As mulheres e os homens consultados precisavam responder se no dia anterior ao telefonema tinham experimentado estados de espírito negativos, em relação a quatro itens: estresse, ansiedade, depressão e raiva.
As faixas etárias formaram três grupos: abaixo de 35 anos, entre 35 e 54 anos e acima de 55 anos. O nível de escolaridade dos participantes, outros três: básico, secundário e universitário. De acordo com as condições financeiras, os participantes foram divididos em cinco grupos, cada qual correspondente a 20% (dos mais pobres aos mais ricos), de acordo com o nível de renda per capita do país estudado.
Em 2009, os distúrbios emocionais acometiam 25,1% dos adultos avaliados. Em 2021, esse número chegou a 31,2%. Houve, portanto, em pouco mais de uma década, acréscimo médio de 6% no número de adultos com transtornos emocionais.
Como há cerca de 160 milhões de brasileiros com mais 15 anos de idade, 6% desse número corresponde a 9,6 milhões de pessoas a mais, acumuladas apenas nos últimos em 12 anos.
Quais as características desses 160 milhões de brasileiros? Ao estratificar essa população segundo os níveis de escolaridade e renda, o aumento dos casos entre os de nível de escolaridade elementar atingiu 9,5%. A mesma tendência foi encontrada entre aqueles de renda mais baixa: 7,3%.
Em relação aos transtornos apresentados na véspera da chamada telefônica, as queixas foram: estresse (10%), tristeza (6,3%), preocupação excessiva (6,2%). Os que se queixaram de episódios de raiva não atingiram números significativos.
Outro dado interessante foi colhido durante a pandemia de covid-19, uma vez que os participantes foram avaliados até 2021. Muita gente atribui à pandemia o aumento dos casos de depressão e ansiedade.
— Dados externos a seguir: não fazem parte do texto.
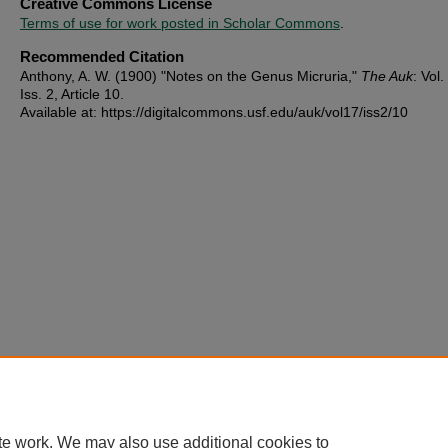
Creative Commons License
Terms of use for work posted in Scholar Commons
.
Recommended Citation
Anthony, A. W. (1900) "Notes on the Genus Micruria,"
The Auk
: Vol.
Iss. 2, Article 10.
Available at: https://digitalcommons.usf.edu/auk/vol17/iss2/10
te work. We may also use additional cookies to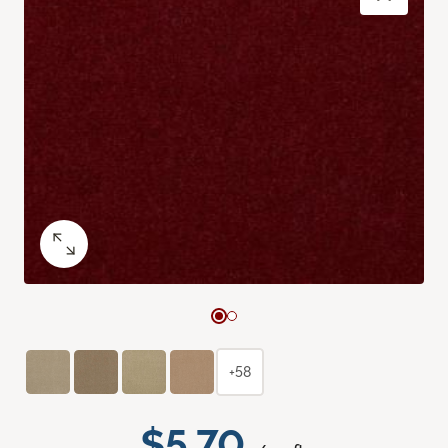
+58
$5.70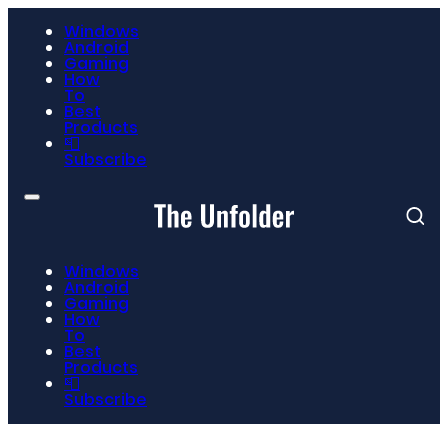
Windows
Android
Gaming
How
To
Best
Products
📮
Subscribe
Windows
Android
Gaming
How
To
Best
Products
📮
Subscribe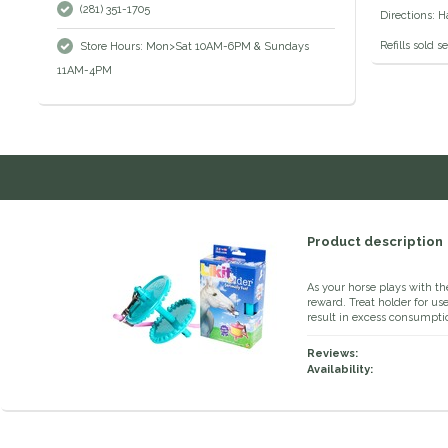
(281) 351-1705
Directions: H
Refills sold s
Store Hours: Mon>Sat 10AM-6PM & Sundays
11AM-4PM
Product description
As your horse plays with th
reward. Treat holder for use
result in excess consumpti
Reviews:
Availability: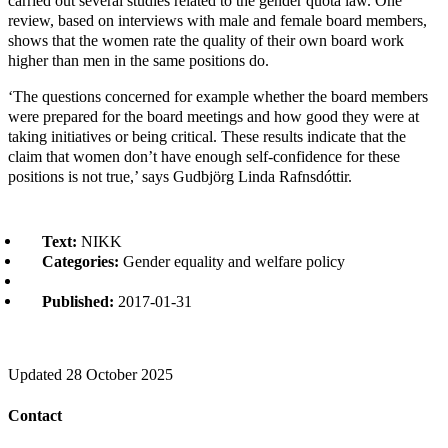
carried out several studies related to the gender quota law. One
review, based on interviews with male and female board members,
shows that the women rate the quality of their own board work
higher than men in the same positions do.
‘The questions concerned for example whether the board members
were prepared for the board meetings and how good they were at
taking initiatives or being critical. These results indicate that the
claim that women don’t have enough self-confidence for these
positions is not true,’ says Gudbjörg Linda Rafnsdóttir.
Text:
NIKK
Categories:
Gender equality and welfare policy
Published:
2017-01-31
Updated
28 October 2025
Contact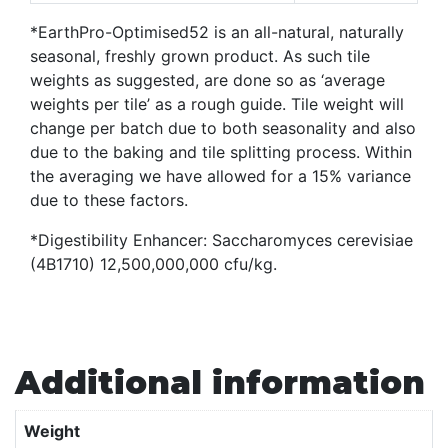
*EarthPro-Optimised52 is an all-natural, naturally
seasonal, freshly grown product. As such tile
weights as suggested, are done so as ‘average
weights per tile’ as a rough guide. Tile weight will
change per batch due to both seasonality and also
due to the baking and tile splitting process. Within
the averaging we have allowed for a 15% variance
due to these factors.
*Digestibility Enhancer: Saccharomyces cerevisiae
(4B1710) 12,500,000,000 cfu/kg.
Additional information
Weight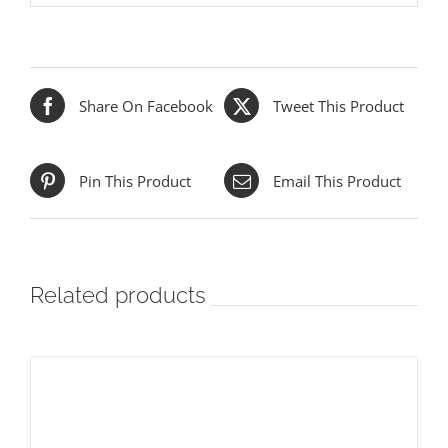
Share On Facebook
Tweet This Product
Pin This Product
Email This Product
Related products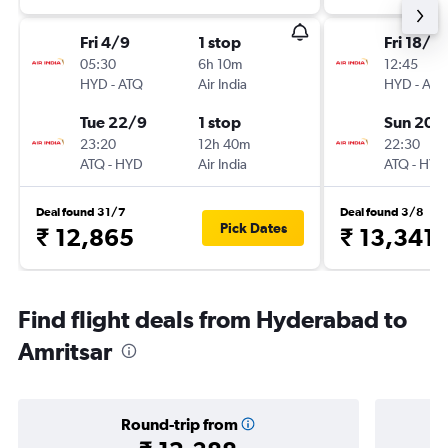
Fri 4/9
1 stop
Fri 18/9
05:30
6h 10m
12:45
HYD
-
ATQ
Air India
HYD
-
ATQ
Tue 22/9
1 stop
Sun 20/
23:20
12h 40m
22:30
ATQ
-
HYD
Air India
ATQ
-
HYD
Deal found 31/7
Deal found 3/8
Pick Dates
₹ 12,865
₹ 13,341
Find flight deals from Hyderabad to
Amritsar
Round-trip from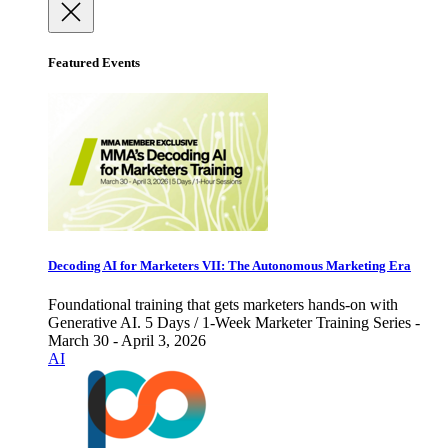
Featured Events
Decoding AI for Marketers VII: The Autonomous Marketing Era
Foundational training that gets marketers hands-on with
Generative AI. 5 Days / 1-Week Marketer Training Series -
March 30 - April 3, 2026
AI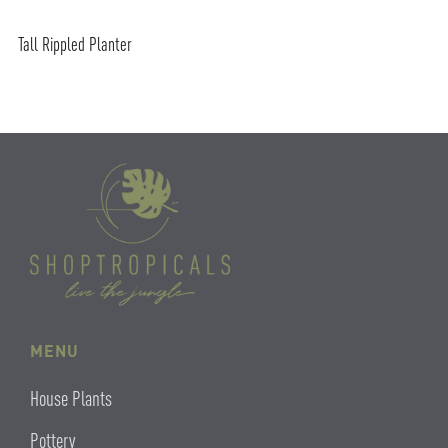
Tall Rippled Planter
MENU
House Plants
Pottery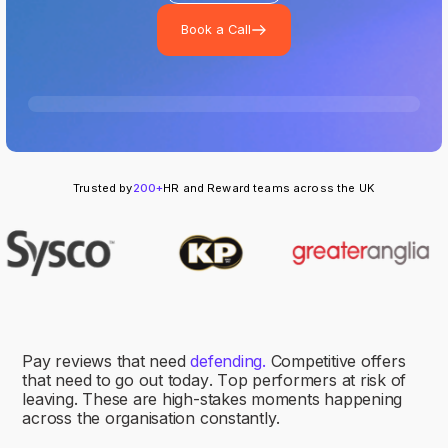
Book a Call
Trusted by
200+
HR and Reward teams across the UK
P
a
y
r
e
v
i
e
w
s
t
h
a
t
n
e
e
d
d
e
f
e
n
d
i
n
g
.
C
o
m
p
e
t
i
t
i
v
e
o
f
f
e
r
s
t
h
a
t
n
e
e
d
t
o
g
o
o
u
t
t
o
d
a
y
.
T
o
p
p
e
r
f
o
r
m
e
r
s
a
t
r
i
s
k
o
f
l
e
a
v
i
n
g
.
T
h
e
s
e
a
r
e
h
i
g
h
-
s
t
a
k
e
s
m
o
m
e
n
t
s
h
a
p
p
e
n
i
n
g
a
c
r
o
s
s
t
h
e
o
r
g
a
n
i
s
a
t
i
o
n
c
o
n
s
t
a
n
t
l
y
.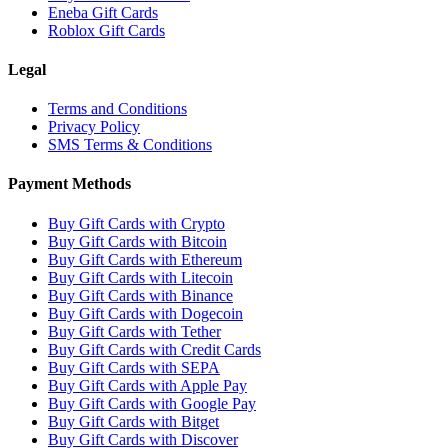
Eneba Gift Cards
Roblox Gift Cards
Legal
Terms and Conditions
Privacy Policy
SMS Terms & Conditions
Payment Methods
Buy Gift Cards with Crypto
Buy Gift Cards with Bitcoin
Buy Gift Cards with Ethereum
Buy Gift Cards with Litecoin
Buy Gift Cards with Binance
Buy Gift Cards with Dogecoin
Buy Gift Cards with Tether
Buy Gift Cards with Credit Cards
Buy Gift Cards with SEPA
Buy Gift Cards with Apple Pay
Buy Gift Cards with Google Pay
Buy Gift Cards with Bitget
Buy Gift Cards with Discover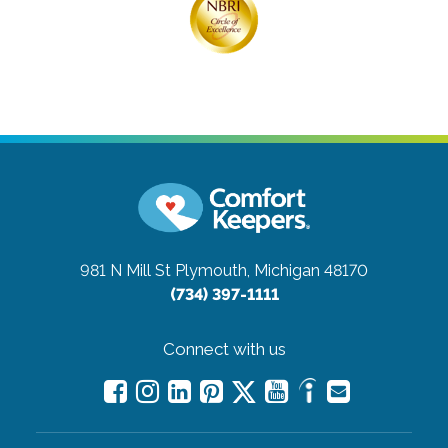
981 N Mill St
Plymouth, Michigan 48170
(734) 397-1111
Connect with us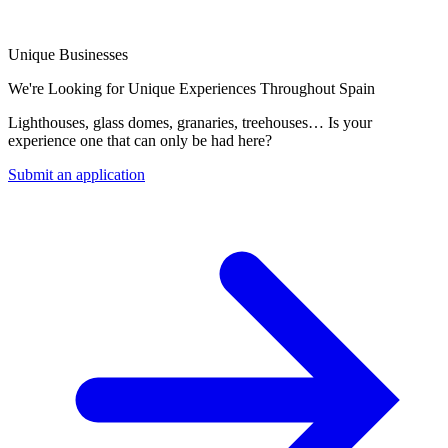
Unique Businesses
We're Looking for Unique Experiences Throughout Spain
Lighthouses, glass domes, granaries, treehouses… Is your
experience one that can only be had here?
Submit an application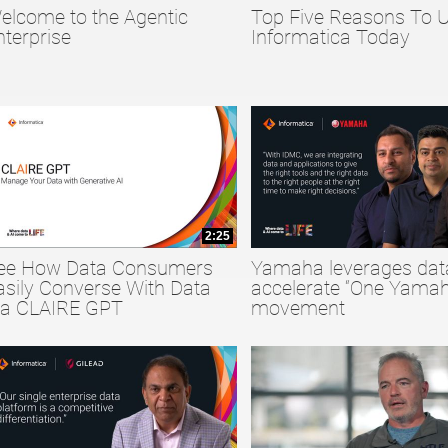
elcome to the Agentic
Top Five Reasons To 
collapse child collections of Big Data
nterprise
Informatica Today
collapse child collections of Data Quality
collapse child collections of Data Security
2:25
ee How Data Consumers
Yamaha leverages dat
asily Converse With Data
accelerate “One Yamah
ia CLAIRE GPT
movement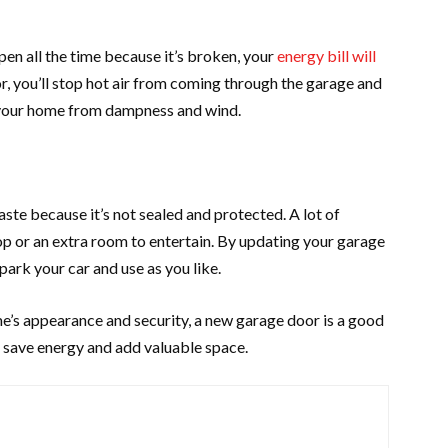
open all the time because it’s broken, your
energy bill will
or, you’ll stop hot air from coming through the garage and
ct your home from dampness and wind.
ste because it’s not sealed and protected. A lot of
op or an extra room to entertain. By updating your garage
 park your car and use as you like.
e’s appearance and security, a new garage door is a good
ll save energy and add valuable space.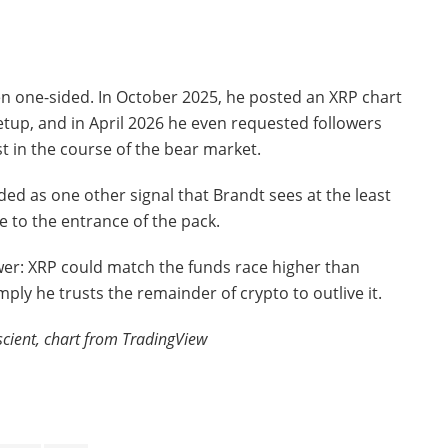
en one-sided. In October 2025, he posted an XRP chart
setup, and in April 2026 he even requested followers
t in the course of the bear market.
ed as one other signal that Brandt sees at the least
e to the entrance of the pack.
er: XRP could match the funds race higher than
ply he trusts the remainder of crypto to outlive it.
scient, chart from TradingView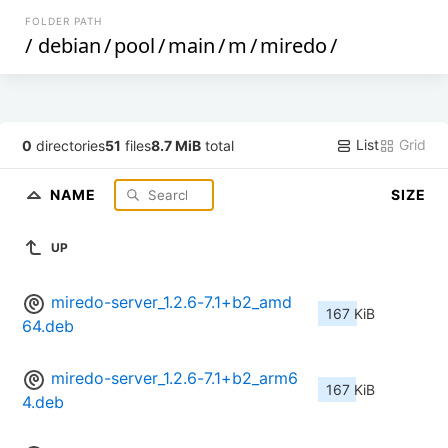
FOLDER PATH
/
debian
/
pool
/
main
/
m
/
miredo
/
List
Grid
0
directories
51
files
8.7 MiB
total
NAME
SIZE
UP
miredo-server_1.2.6-7.1+b2_amd
167 KiB
64.deb
miredo-server_1.2.6-7.1+b2_arm6
167 KiB
4.deb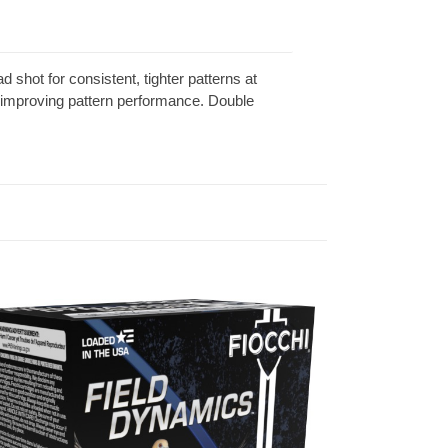
 shot for consistent, tighter patterns at
 improving pattern performance. Double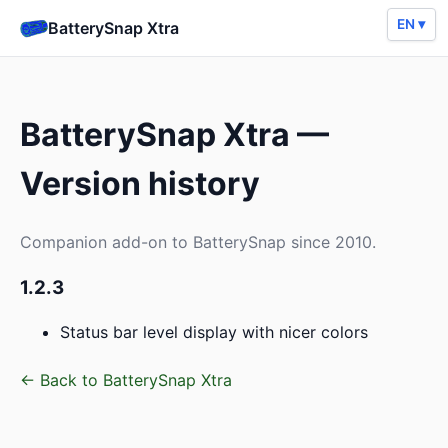
EN ▾
BatterySnap Xtra
BatterySnap Xtra —
Version history
Companion add-on to BatterySnap since 2010.
1.2.3
Status bar level display with nicer colors
← Back to BatterySnap Xtra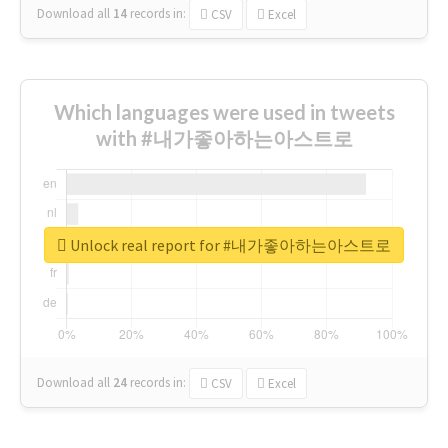
Download all
14
records
in:
CSV
Excel
Which languages were used in tweets
with #내가좋아하는아스트로
Unlock real report for #내가좋아하는아스트로
Download all
24
records
in:
CSV
Excel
De fato, nos momentos mais difíceis da pandemia houve aumento acelerado dos distúrbios emocionais: 2,5% a mais. No fim de 2021, no entanto, esse número voltou aos valores pré-pandemia, sugerindo capacidade de adaptação rápida assim que as condições anteriores se restabelecem.
Essa pesquisa traz informações importantes a respeito da saúde mental da população. Em 2009, quando foi iniciada, uma em cada quatro pessoas vivia em condições emocionais desfavoráveis. Doze anos mais tarde, esse número já era de uma em cada 3. Daqui a dez anos quantas serão?
É muito provável que a sobrecarga emocional mais pesada continue caindo nos ombros dos mais pobres e dos que estudaram menos – o que só faz acentuar o fosso social no Brasil, um dos países mais desiguais do mundo.
Para agravar o quadro diante de nós, saúde mental é uma área de alta complexidade que desafia até os serviços de saúde dos países mais ricos e organizados. O atendimento que as pessoas com problemas mentais conseguem receber no SUS e junto aos planos de saúde é precário. Não está à altura da magnitude do problema.
Com a popularidade de drogas psicoativas – usadas de forma abusiva – e com as pessoas cada vez mais isoladas umas das outras, aprisionadas em casa, de olhos fixos nas telas dos celulares, sequestradas pelas imagens que se sucedem continuamente, numa sequência interminável de estímulos visuais que não poupam sequer as crianças, tudo leva a crer que, daqui a alguns anos, ter saúde mental será privilégio de poucos.